====== Document segment ======

Saved by the Bell: The New Class is an American teen sitcom television series, and spinoff from Saved by the Bell. The New Class premiered on September 11, 1993. The series ran for seven seasons on NBC as a part of the network's TNBC Saturday morning line-up, airing its final episode on January 8, 2000. It was the fourth and, at seven seasons, the longest-running incarnation of the franchise.

The show had the same concept as the original series but featured a new group of students now roaming the halls of the fictional Bayside High School. Mr. Belding, played by Dennis Haskins, remained as the school's principal. Many of the stories were recycled plots of its parent series. The first-season cast included Robert Sutherland Telfer, Jonathan Angel, Isaac Lidsky, Natalia Cigliuti, Bianca Lawson, and Bonnie Russavage. Unlike the original series, which featured very few major cast changes throughout its run, The New Class regularly changed its core cast with Mr. Belding and Screech (from season 2 onward) being the only consistent characters.

====== Material for this exercise ======

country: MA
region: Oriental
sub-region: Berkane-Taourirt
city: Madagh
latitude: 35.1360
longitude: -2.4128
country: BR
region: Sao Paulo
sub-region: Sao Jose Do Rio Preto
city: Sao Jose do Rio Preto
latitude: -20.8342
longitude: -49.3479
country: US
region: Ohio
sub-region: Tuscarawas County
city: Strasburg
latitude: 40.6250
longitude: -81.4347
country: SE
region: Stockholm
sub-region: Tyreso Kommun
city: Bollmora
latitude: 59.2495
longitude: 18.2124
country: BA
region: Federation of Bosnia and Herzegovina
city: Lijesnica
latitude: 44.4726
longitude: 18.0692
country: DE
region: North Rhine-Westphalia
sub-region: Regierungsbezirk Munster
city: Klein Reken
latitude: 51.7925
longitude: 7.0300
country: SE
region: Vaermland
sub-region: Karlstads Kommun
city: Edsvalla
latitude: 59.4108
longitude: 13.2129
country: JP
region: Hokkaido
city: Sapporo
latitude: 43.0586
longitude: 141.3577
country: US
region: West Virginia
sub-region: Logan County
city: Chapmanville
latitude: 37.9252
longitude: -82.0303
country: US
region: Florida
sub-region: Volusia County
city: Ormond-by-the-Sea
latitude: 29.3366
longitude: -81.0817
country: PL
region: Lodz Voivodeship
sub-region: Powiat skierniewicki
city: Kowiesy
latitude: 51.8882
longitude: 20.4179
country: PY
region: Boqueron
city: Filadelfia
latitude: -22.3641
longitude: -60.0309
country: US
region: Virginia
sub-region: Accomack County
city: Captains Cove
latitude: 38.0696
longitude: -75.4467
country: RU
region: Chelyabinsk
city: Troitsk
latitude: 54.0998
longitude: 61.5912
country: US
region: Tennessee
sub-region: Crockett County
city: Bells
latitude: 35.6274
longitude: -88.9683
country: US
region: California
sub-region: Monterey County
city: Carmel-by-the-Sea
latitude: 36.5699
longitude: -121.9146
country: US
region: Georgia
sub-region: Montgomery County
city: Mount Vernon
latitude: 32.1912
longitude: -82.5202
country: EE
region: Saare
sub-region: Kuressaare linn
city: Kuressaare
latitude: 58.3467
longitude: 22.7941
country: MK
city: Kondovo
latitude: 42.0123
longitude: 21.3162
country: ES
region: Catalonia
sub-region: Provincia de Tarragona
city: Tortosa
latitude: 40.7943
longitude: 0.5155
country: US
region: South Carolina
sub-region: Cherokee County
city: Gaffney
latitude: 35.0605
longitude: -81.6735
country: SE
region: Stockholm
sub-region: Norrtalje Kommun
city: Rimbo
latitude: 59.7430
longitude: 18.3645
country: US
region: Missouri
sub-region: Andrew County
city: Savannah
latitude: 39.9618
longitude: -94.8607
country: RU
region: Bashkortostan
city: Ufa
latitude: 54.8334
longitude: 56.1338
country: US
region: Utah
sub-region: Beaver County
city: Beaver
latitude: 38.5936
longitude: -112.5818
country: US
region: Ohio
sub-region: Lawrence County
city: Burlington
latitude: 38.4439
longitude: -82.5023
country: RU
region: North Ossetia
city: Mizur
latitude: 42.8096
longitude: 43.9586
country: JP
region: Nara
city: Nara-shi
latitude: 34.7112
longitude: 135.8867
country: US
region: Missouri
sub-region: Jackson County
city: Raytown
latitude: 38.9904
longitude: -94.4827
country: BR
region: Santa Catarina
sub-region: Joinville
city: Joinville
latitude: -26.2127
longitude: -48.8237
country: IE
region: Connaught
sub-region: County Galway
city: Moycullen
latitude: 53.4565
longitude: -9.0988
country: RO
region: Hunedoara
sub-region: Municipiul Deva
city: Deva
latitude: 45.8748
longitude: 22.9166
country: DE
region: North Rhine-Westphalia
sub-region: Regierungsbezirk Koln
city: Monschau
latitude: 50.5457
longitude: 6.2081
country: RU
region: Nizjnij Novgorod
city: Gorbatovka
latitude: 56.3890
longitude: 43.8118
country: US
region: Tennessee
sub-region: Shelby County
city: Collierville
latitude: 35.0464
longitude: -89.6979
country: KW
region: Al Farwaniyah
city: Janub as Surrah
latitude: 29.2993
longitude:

======

__Written task 1__. Can you print the passage on Saved by the Bell: The New Class word for word, from start to finish?
__Written task 2__. Can you output, word for word, the stretch of the records from the line containing "sub-region: Regierungsbezirk Munster" through the line containing "city: Tortosa", with both of those lines included and nothing else?
The records bear no relation to the passage on Saved by the Bell: The New Class.

__Complete output 1__.
Saved by the Bell: The New Class is an American teen sitcom television series, and spinoff from Saved by the Bell. The New Class premiered on September 11, 1993. The series ran for seven seasons on NBC as a part of the network's TNBC Saturday morning line-up, airing its final episode on January 8, 2000. It was the fourth and, at seven seasons, the longest-running incarnation of the franchise.

The show had the same concept as the original series but featured a new group of students now roaming the halls of the fictional Bayside High School. Mr. Belding, played by Dennis Haskins, remained as the school's principal. Many of the stories were recycled plots of its parent series. The first-season cast included Robert Sutherland Telfer, Jonathan Angel, Isaac Lidsky, Natalia Cigliuti, Bianca Lawson, and Bonnie Russavage. Unlike the original series, which featured very few major cast changes throughout its run, The New Class regularly changed its core cast with Mr. Belding and Screech (from season 2 onward) being the only consistent characters.

__Complete output 2__.
sub-region: Regierungsbezirk Munster
city: Klein Reken
latitude: 51.7925
longitude: 7.0300
country: SE
region: Vaermland
sub-region: Karlstads Kommun
city: Edsvalla
latitude: 59.4108
longitude: 13.2129
country: JP
region: Hokkaido
city: Sapporo
latitude: 43.0586
longitude: 141.3577
country: US
region: West Virginia
sub-region: Logan County
city: Chapmanville
latitude: 37.9252
longitude: -82.0303
country: US
region: Florida
sub-region: Volusia County
city: Ormond-by-the-Sea
latitude: 29.3366
longitude: -81.0817
country: PL
region: Lodz Voivodeship
sub-region: Powiat skierniewicki
city: Kowiesy
latitude: 51.8882
longitude: 20.4179
country: PY
region: Boqueron
city: Filadelfia
latitude: -22.3641
longitude: -60.0309
country: US
region: Virginia
sub-region: Accomack County
city: Captains Cove
latitude: 38.0696
longitude: -75.4467
country: RU
region: Chelyabinsk
city: Troitsk
latitude: 54.0998
longitude: 61.5912
country: US
region: Tennessee
sub-region: Crockett County
city: Bells
latitude: 35.6274
longitude: -88.9683
country: US
region: California
sub-region: Monterey County
city: Carmel-by-the-Sea
latitude: 36.5699
longitude: -121.9146
country: US
region: Georgia
sub-region: Montgomery County
city: Mount Vernon
latitude: 32.1912
longitude: -82.5202
country: EE
region: Saare
sub-region: Kuressaare linn
city: Kuressaare
latitude: 58.3467
longitude: 22.7941
country: MK
city: Kondovo
latitude: 42.0123
longitude: 21.3162
country: ES
region: Catalonia
sub-region: Provincia de Tarragona
city: Tortosa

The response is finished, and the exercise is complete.